■ TASK INSTRUCTIONS: Could you rewrite the rows from the start through the line containing "13: (467, 261)" (both ends included), replacing "top-left" with "upper-left" and keeping everything else the same? Leave the pictures out of your answer.
══════════
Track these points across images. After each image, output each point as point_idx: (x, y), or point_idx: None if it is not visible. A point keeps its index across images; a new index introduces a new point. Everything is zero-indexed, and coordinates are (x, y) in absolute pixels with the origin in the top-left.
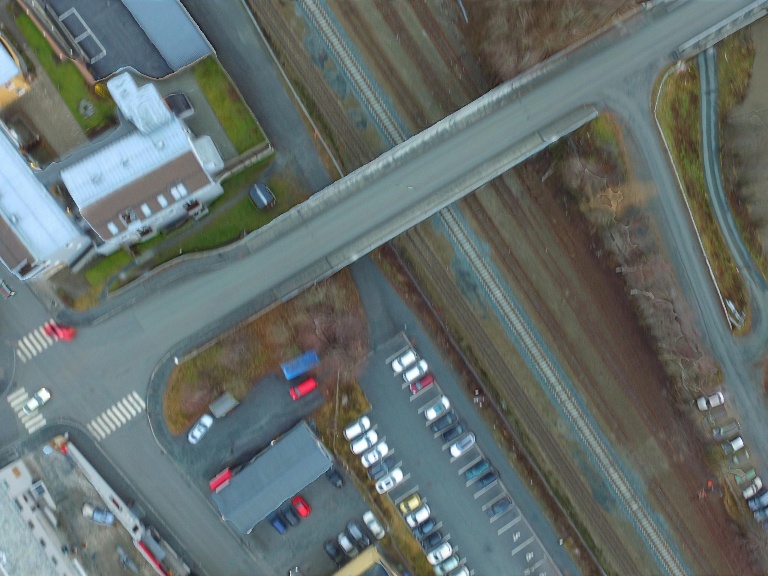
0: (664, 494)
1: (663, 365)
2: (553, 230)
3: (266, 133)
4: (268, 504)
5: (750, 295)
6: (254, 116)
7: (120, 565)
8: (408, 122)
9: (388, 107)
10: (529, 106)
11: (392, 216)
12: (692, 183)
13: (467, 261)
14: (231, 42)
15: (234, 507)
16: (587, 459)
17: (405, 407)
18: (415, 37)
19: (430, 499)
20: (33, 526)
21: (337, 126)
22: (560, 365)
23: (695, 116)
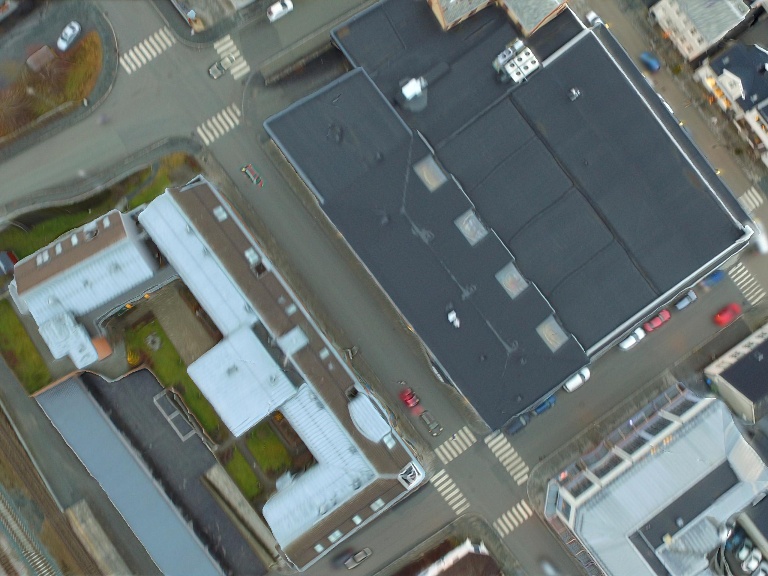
0: None
1: None
2: None
3: None
4: None
5: None
6: None
7: None
8: None
9: None
10: None
11: None
12: None
13: None
14: (45, 415)
15: None
16: None
17: None
18: None
19: None
20: None
21: None
22: None
23: None
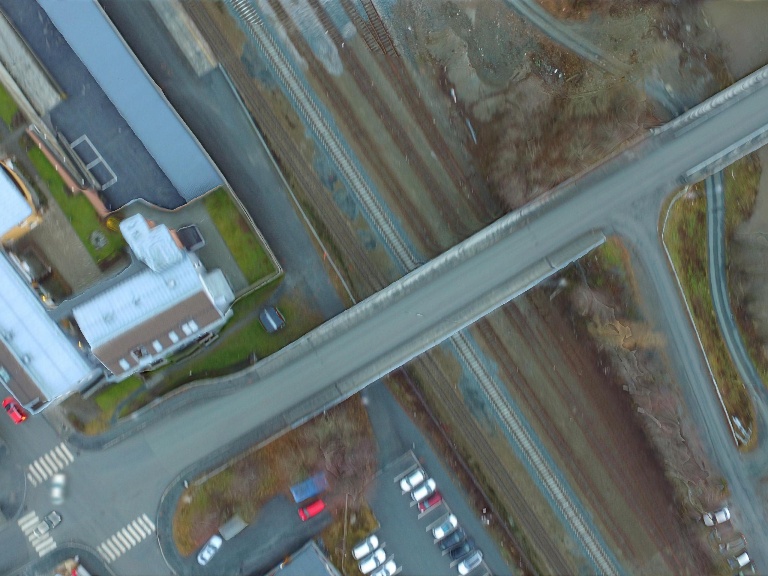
0: None
1: (670, 481)
2: (561, 348)
3: (276, 254)
4: None
5: (756, 411)
6: (264, 238)
7: None
8: (417, 242)
9: (397, 228)
10: (537, 232)
11: (401, 343)
12: (699, 302)
13: (475, 379)
14: (241, 165)
15: None
16: (594, 575)
17: (413, 525)
18: (424, 158)
19: None
20: None
21: (346, 247)
22: (567, 482)
23: (702, 234)
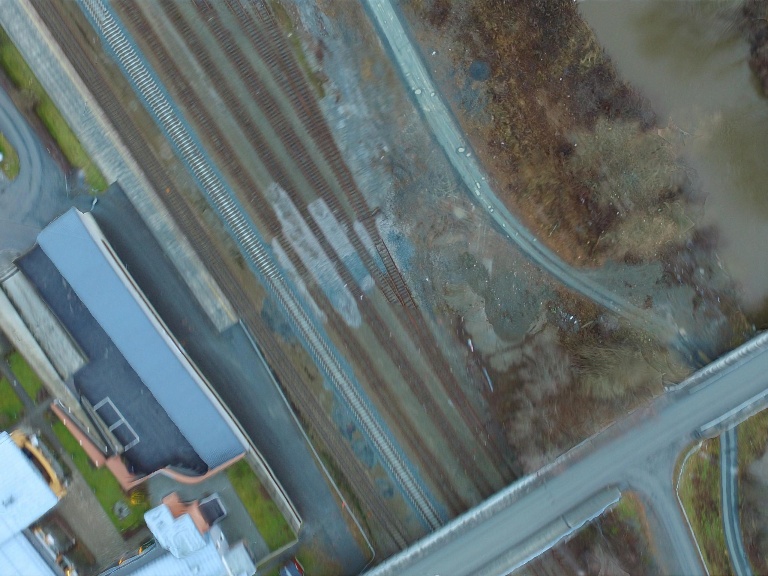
0: None
1: None
2: None
3: (295, 504)
4: None
5: None
6: (283, 489)
7: None
8: (434, 489)
9: (414, 475)
10: (554, 491)
11: None
12: (712, 545)
13: None
14: (261, 417)
15: None
16: None
17: None
18: (441, 406)
19: None
20: None
21: (364, 496)
22: None
23: (715, 475)
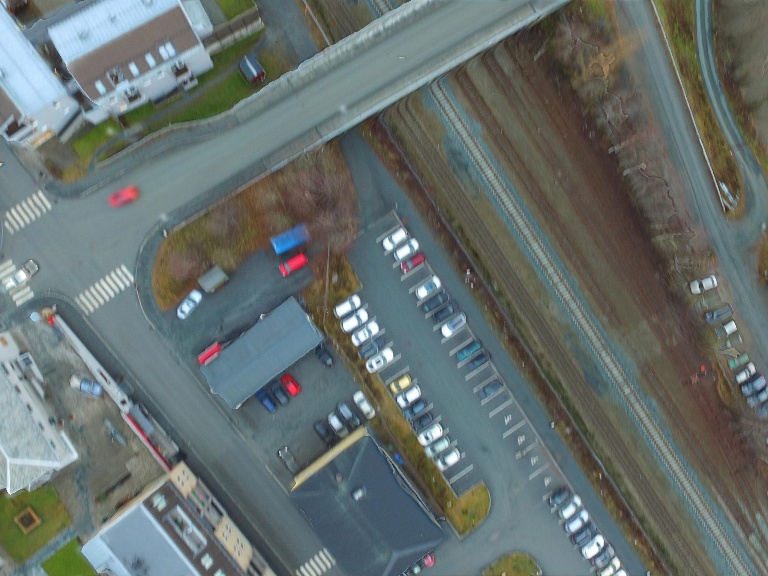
0: (657, 378)
1: (656, 248)
2: (545, 110)
3: None
4: (257, 378)
5: (744, 179)
6: None
7: (108, 438)
8: None
9: None
10: None
11: (383, 86)
12: (685, 63)
13: (459, 140)
14: None
15: (223, 379)
16: (579, 342)
17: (396, 287)
18: None
19: (421, 380)
20: (19, 391)
21: (328, 2)
22: (552, 247)
23: None
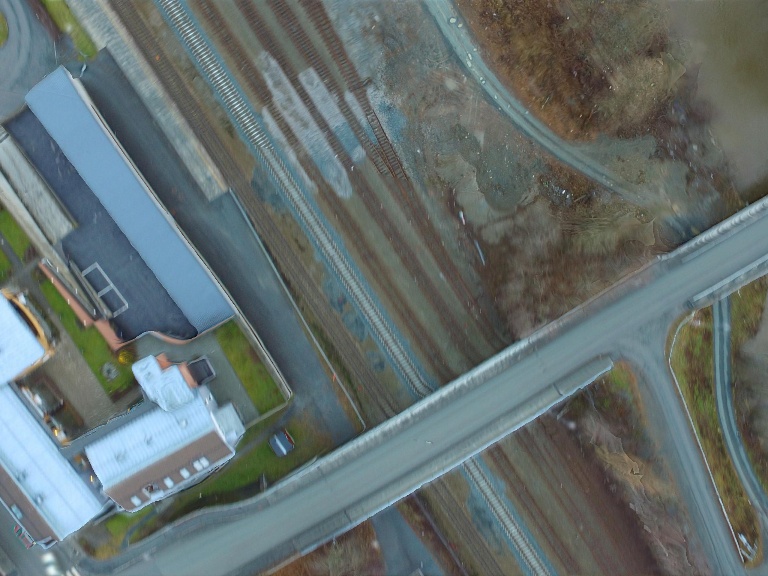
0: None
1: None
2: (568, 466)
3: (285, 376)
4: None
5: (762, 526)
6: (273, 360)
7: None
8: (425, 363)
9: (405, 348)
10: (545, 359)
11: (410, 470)
12: (705, 421)
13: (483, 498)
14: (251, 288)
15: None
16: None
17: None
18: (432, 279)
19: None
20: None
21: (355, 368)
22: None
23: (708, 352)
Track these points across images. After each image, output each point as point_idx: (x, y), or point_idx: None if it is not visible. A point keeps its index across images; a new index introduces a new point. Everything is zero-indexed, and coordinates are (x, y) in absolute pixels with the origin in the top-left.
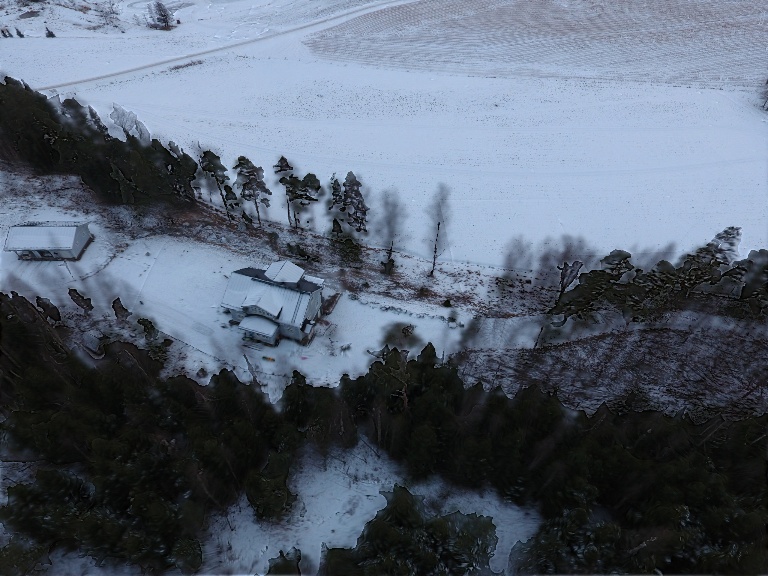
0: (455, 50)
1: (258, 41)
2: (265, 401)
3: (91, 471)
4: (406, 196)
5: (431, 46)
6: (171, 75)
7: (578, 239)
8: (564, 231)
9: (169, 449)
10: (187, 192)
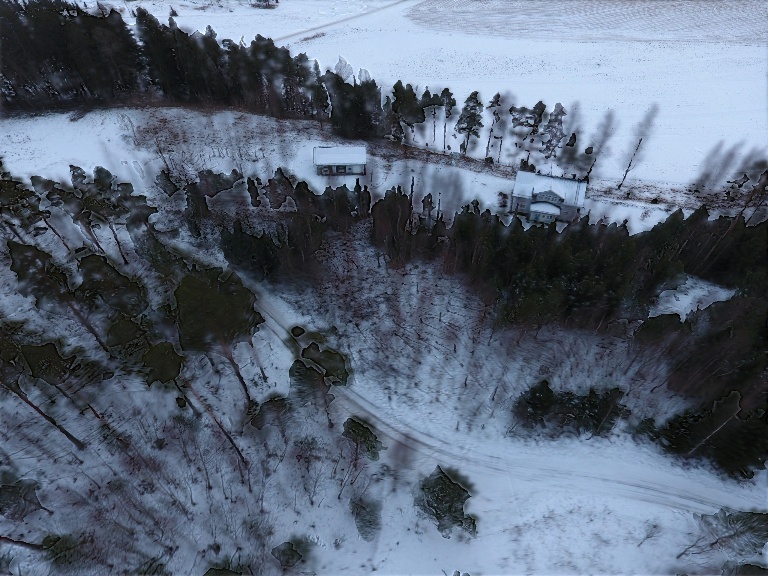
0: (541, 20)
1: (364, 15)
2: None
3: (505, 288)
4: None
5: (519, 17)
6: (304, 46)
7: (719, 162)
8: (704, 157)
9: (599, 252)
10: (397, 131)
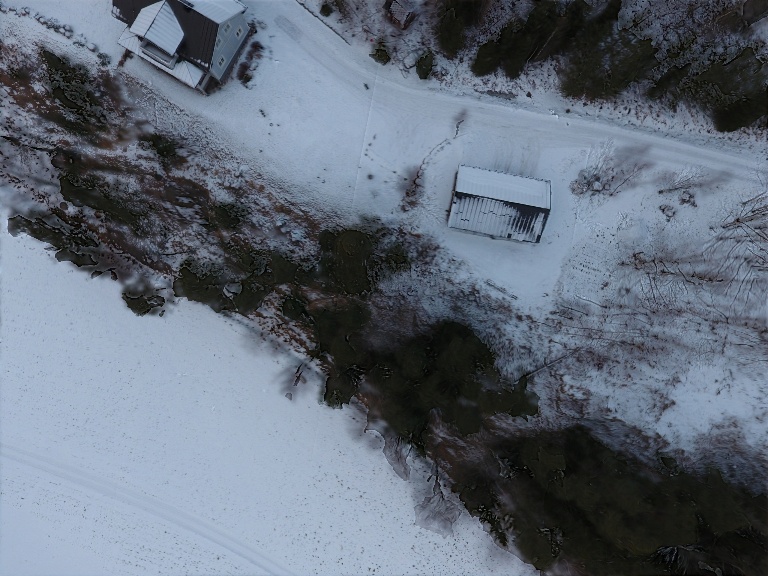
0: None
1: None
2: None
3: None
4: (8, 354)
5: None
6: None
7: None
8: None
9: None
10: None
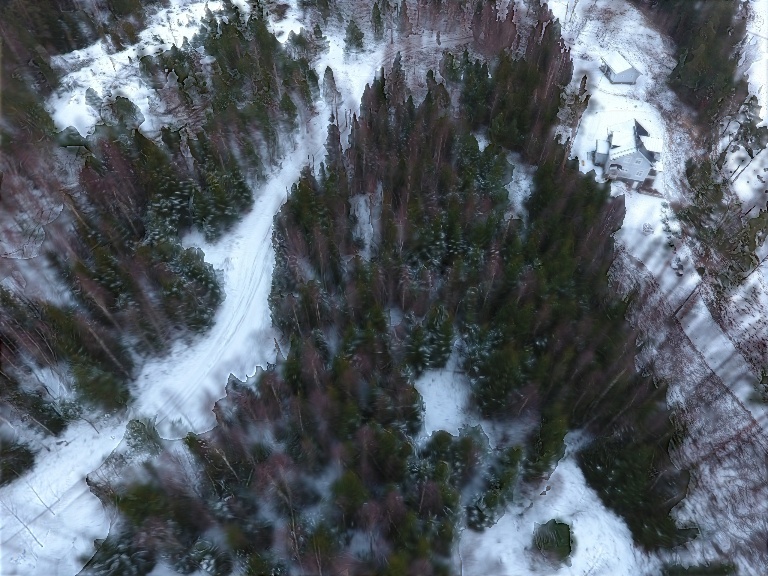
0: None
1: None
2: (547, 137)
3: None
4: None
5: None
6: None
7: None
8: None
9: (507, 93)
10: None
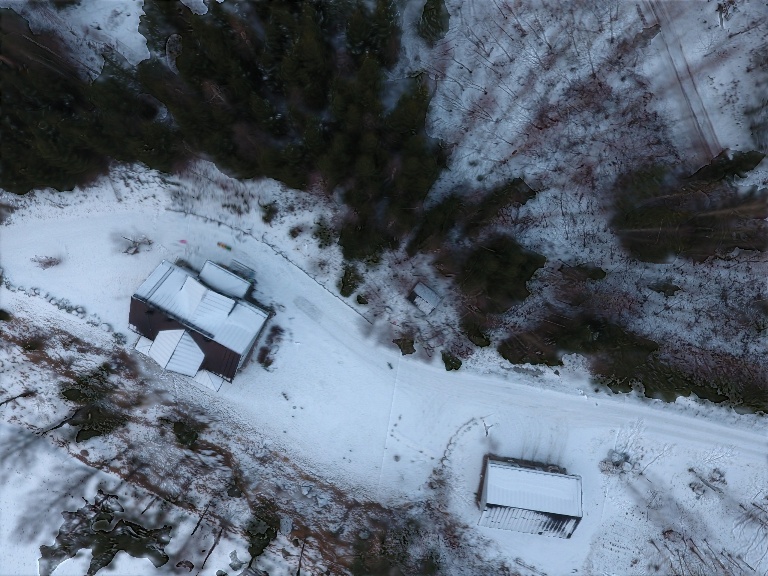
0: None
1: None
2: None
3: None
4: None
5: None
6: None
7: None
8: None
9: (247, 40)
10: None
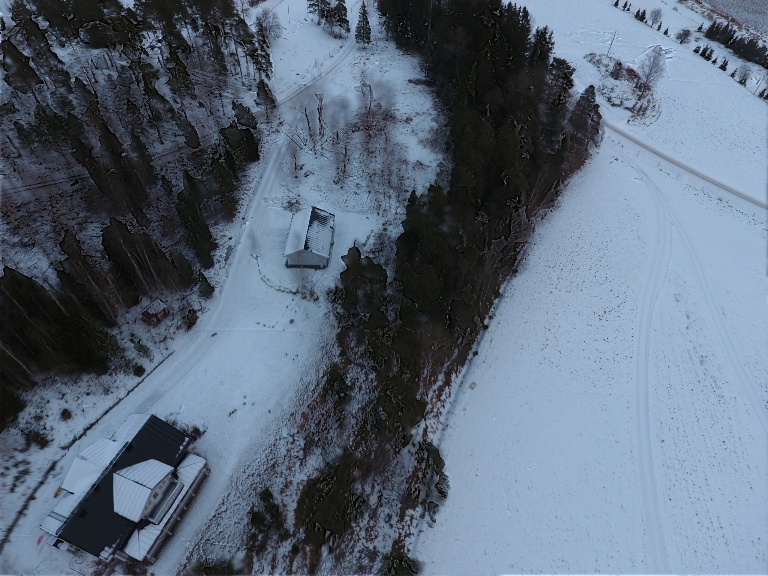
0: None
1: None
2: None
3: None
4: None
5: None
6: None
7: None
8: None
9: None
10: None
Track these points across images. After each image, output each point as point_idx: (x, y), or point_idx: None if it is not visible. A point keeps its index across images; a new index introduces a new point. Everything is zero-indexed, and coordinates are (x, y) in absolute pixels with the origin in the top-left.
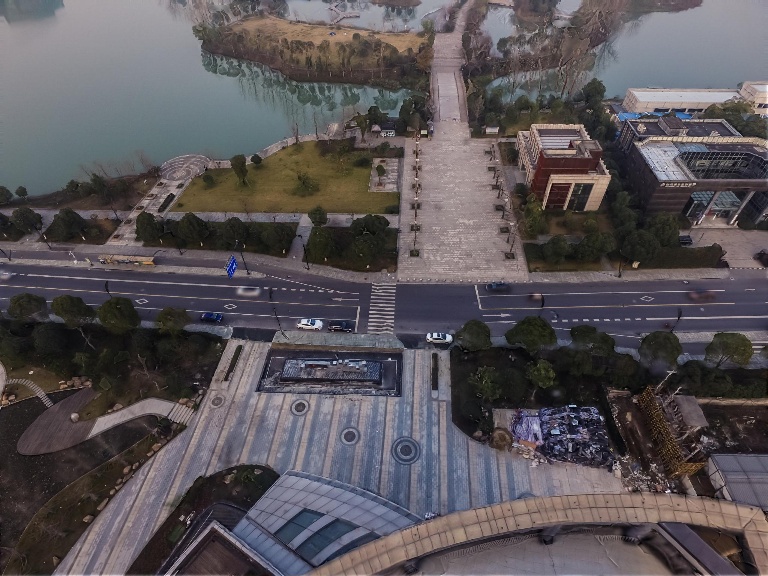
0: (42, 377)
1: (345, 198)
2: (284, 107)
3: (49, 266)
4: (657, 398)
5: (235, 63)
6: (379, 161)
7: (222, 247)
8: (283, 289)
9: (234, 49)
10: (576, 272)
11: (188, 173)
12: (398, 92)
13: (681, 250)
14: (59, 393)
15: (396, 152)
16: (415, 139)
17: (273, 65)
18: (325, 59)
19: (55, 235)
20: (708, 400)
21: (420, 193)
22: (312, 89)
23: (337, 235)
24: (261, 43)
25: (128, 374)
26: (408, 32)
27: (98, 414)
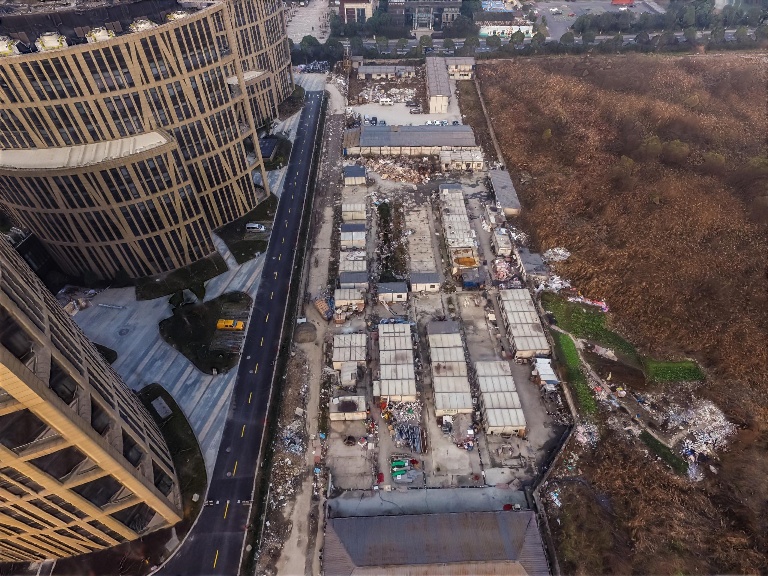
0: None
1: None
2: None
3: None
4: (345, 52)
5: None
6: None
7: None
8: None
9: None
10: (348, 41)
11: None
12: None
13: (390, 27)
14: None
15: None
16: (297, 7)
17: None
18: None
19: None
20: (371, 60)
21: (290, 23)
22: None
23: None
24: None
25: None
26: None
27: None
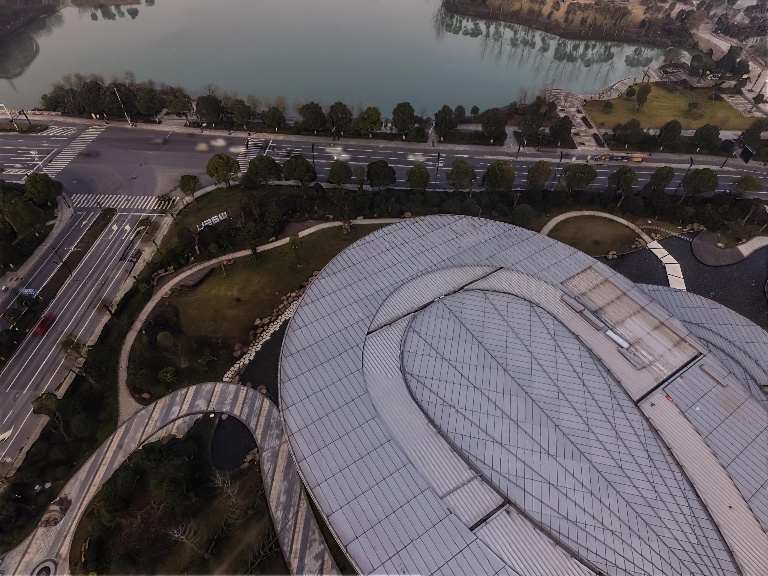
0: (662, 225)
1: (733, 121)
2: (534, 64)
3: (553, 162)
4: None
5: (481, 24)
6: (728, 96)
7: (683, 150)
8: (761, 177)
9: (492, 11)
10: None
11: (572, 103)
12: (651, 51)
13: None
14: (685, 234)
15: (737, 90)
16: None
17: (536, 25)
18: (602, 19)
19: (532, 142)
20: None
21: None
22: (575, 47)
23: (762, 144)
24: (527, 5)
25: (724, 223)
26: (629, 2)
27: (734, 244)
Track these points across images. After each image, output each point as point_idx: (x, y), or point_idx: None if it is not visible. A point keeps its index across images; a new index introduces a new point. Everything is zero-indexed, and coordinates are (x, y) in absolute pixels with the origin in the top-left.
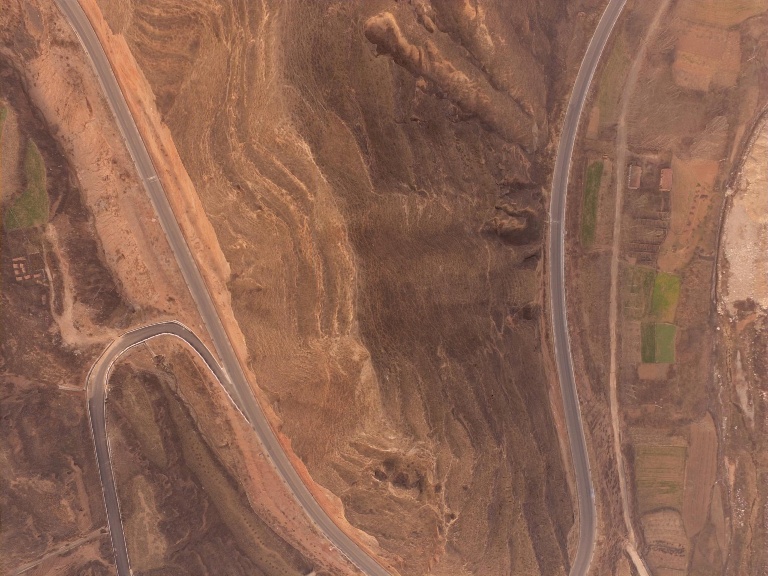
══════════
■ TASK ANSWER:
Track these points across images. After each image, output each point as point_idx: (x, y), or point_idx: None if it is not visible. A point keeps its index across images; a new index introduces a new point. Everything is zero-indexed, and coordinates are (x, y) in absolute pixels with the origin in the upper-left.
0: (664, 494)
1: (663, 365)
2: (553, 230)
3: (266, 133)
4: (268, 504)
5: (750, 295)
6: (254, 116)
7: (120, 565)
8: (408, 122)
9: (388, 107)
10: (529, 106)
11: (392, 216)
12: (692, 183)
13: (467, 261)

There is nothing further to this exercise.